Their findings have highlighted the potential of stretched diamonds in microelectronics, photonics and quantum information technology as prime candidates for advanced functional devices.

Dr. Lu Yang, Associate Professor in the Department of Mechanical Engineering (MNE) at CityU and scientists from the Massachusetts Institute of Technology (MIT) and the Harbin Institute of Technology, led the research (HIT).

Their findings were recently published in “Achieving large uniform tensile elasticity in microfabricated diamond.” in the prestigious journal Science.

“This is the first time we have demonstrated the extremely large uniform elasticity of diamond through tensile testing. Our results show the possibility of developing electronic devices through ‘deep elastic strain engineering’ of microfabricated diamond structures,” Dr. Lu said.

“Mount Everest”Mount Everest
Diamonds, known for their hardness, are most widely used for cutting, drilling or grinding in the industry.

However, due to its ultra-high thermal conductivity, exceptional electrical carrier stability, high dielectric strength and ultra-wide band gap, diamond is also considered a high-performance material for electronics and photonics.

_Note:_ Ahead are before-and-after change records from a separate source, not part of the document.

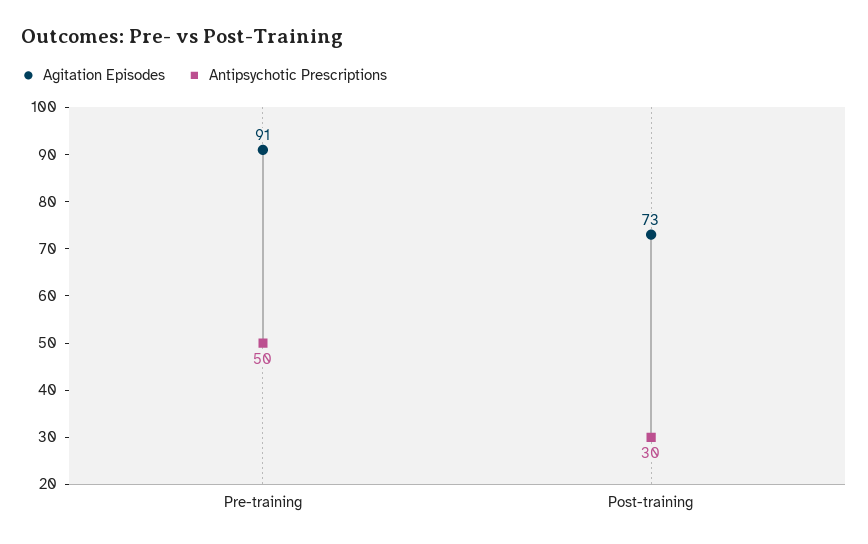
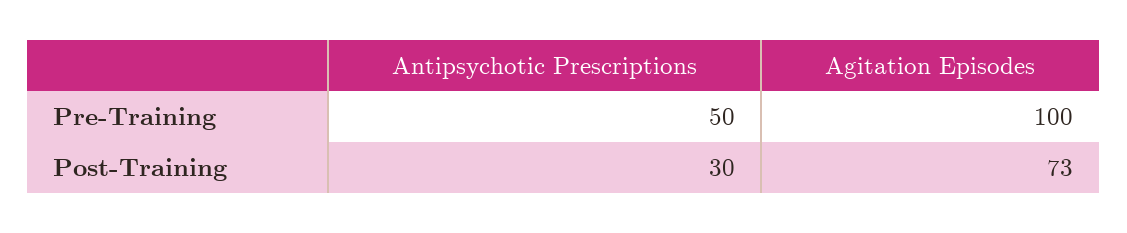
Agitation Episodes, Pre-training: 91 -> 100

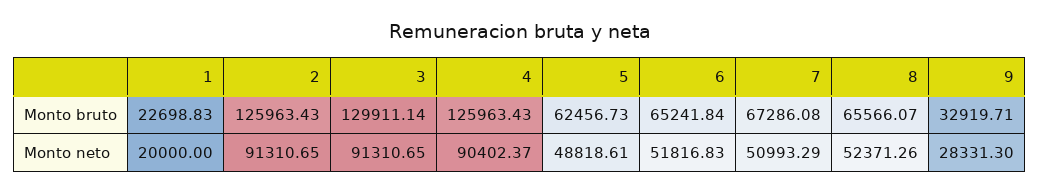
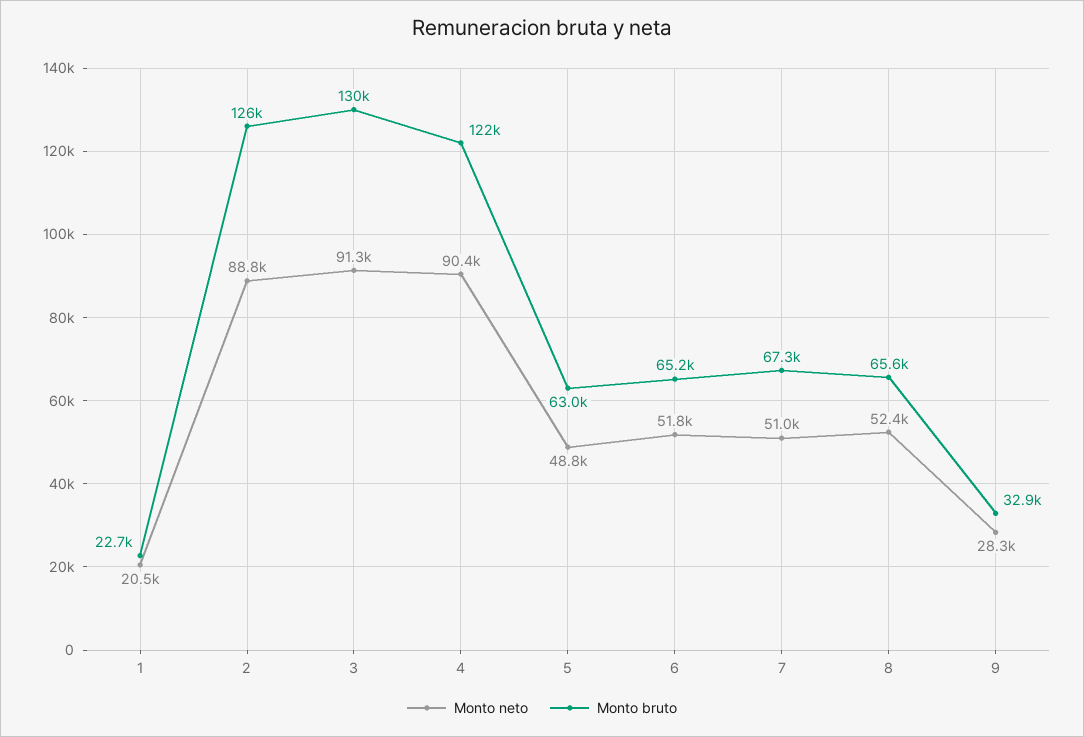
Monto bruto, 4: 125963.43 -> 122000
Monto bruto, 5: 62456.73 -> 63000
Monto neto, 1: 20000 -> 20500
Monto neto, 2: 91310.65 -> 88800

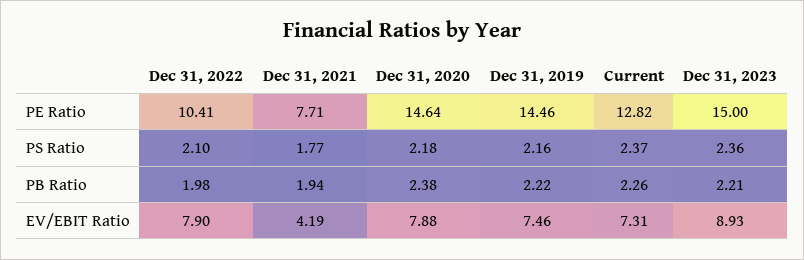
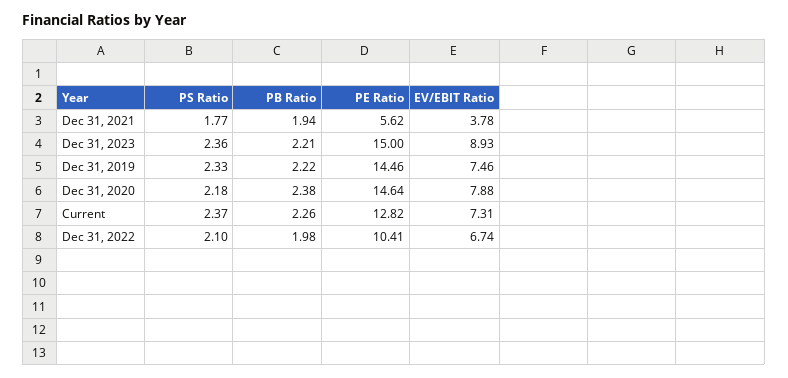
Dec 31, 2021, PE Ratio: 7.71 -> 5.62
Dec 31, 2019, PS Ratio: 2.16 -> 2.33
Dec 31, 2022, EV/EBIT Ratio: 7.9 -> 6.74
Dec 31, 2021, EV/EBIT Ratio: 4.19 -> 3.78

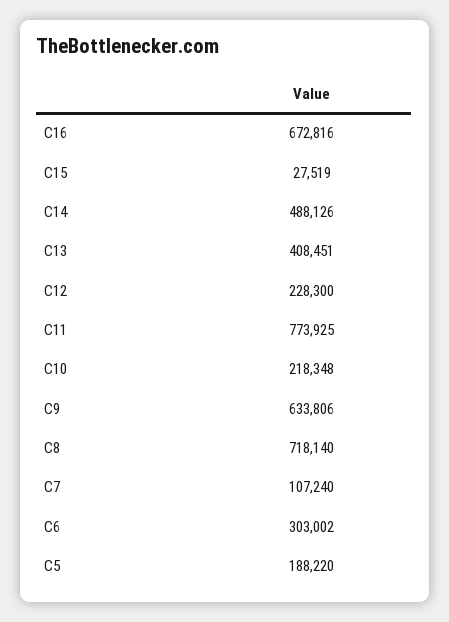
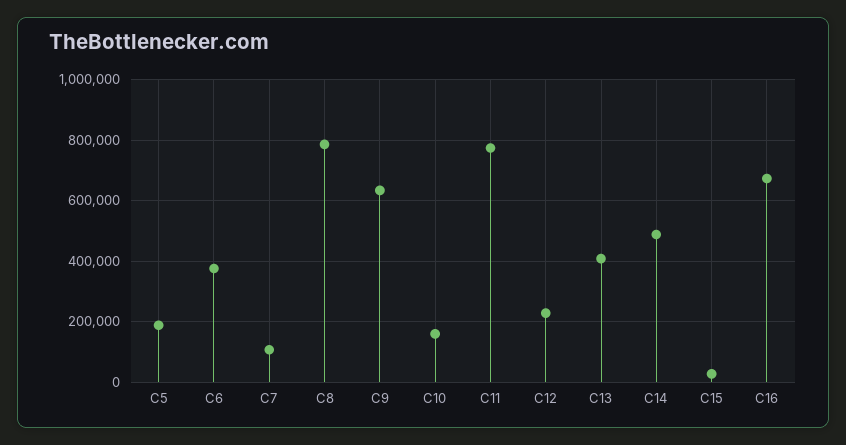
C10: 218348 -> 160000
C8: 718140 -> 780000
C6: 303002 -> 380000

In semiconductors, bandgap is a key property and a large bandgap allows high-power or high-frequency devices to work. “Therefore, diamond can be considered the ‘Mount Everest’ of electronic materials because it has all these excellent properties,” said Dr. Lu.

The wide band gap and narrow crystal structure of diamonds, however, make it difficult to “dope,” a common method of modulating semiconductor electronic properties during manufacturing, which hinders the industrial application of diamonds in electronic and optoelectronic devices.

“strain engineering,” which is the application of very large lattice strains to change the structure of the electronic band and associated functional properties, is a potential alternative.

But because of its extremely high hardness, that was considered “impossible” for diamonds.

Then, in 2018, Dr. Lu and his collaborators discovered that with unexpectedly large local pressure, nanoscale diamonds can shockingly be elastically bent.

This discovery indicates that it could be possible to alter the physical properties of diamonds by elastic strain engineering.

Building on this, the latest research has shown how practical diamond devices can be produced using this phenomenon.

Uniform tensile strain around the sample

Microfabricated single-crystal diamond samples from a solid single crystal diamond were first developed by the team.

The samples had a bridge-like design, about one micrometer long and 300 nanometers wide, with a broader grip on both ends (see Fig. 2).

Then the diamond bridges under an electron microscope were uniaxially extended in a controlled manner. The diamond bridges exhibited a very uniform, broad elastic deformation of about 7.5 percent strain over the whole measured cross-section of the sample under continuous and controllable loading and unloading cycles in the quantitative tensile test, instead of deforming at a localized region during bending.

And after unloading, they recovered to their original form.

They obtained a maximum uniform tensile strain of up to 9.7 percent, which surpassed even the maximum localized value in the 2018 study and was similar to the theoretical elastic limit of diamonds, by further refining the sample geometry using the American Society for Testing and Materials (ASTM) norm. More significantly, to demonstrate the idea of the stretched diamond device, the team also realized the elastic strain of microfabricated diamond arrays.

Tuning by elastic stretching of the band gap.
To estimate the effects of elastic strain from 0 to 12 percent on the diamond’s electronic properties, the team then performed density functional theory (DFT) calculations.

Simulation results showed that with increasing strain, the diamond band gap typically decreases, with the largest band gap decreasing from about 5 eV to 3 eV occurring in a specific crystalline orientation at approximately 9 percent strain.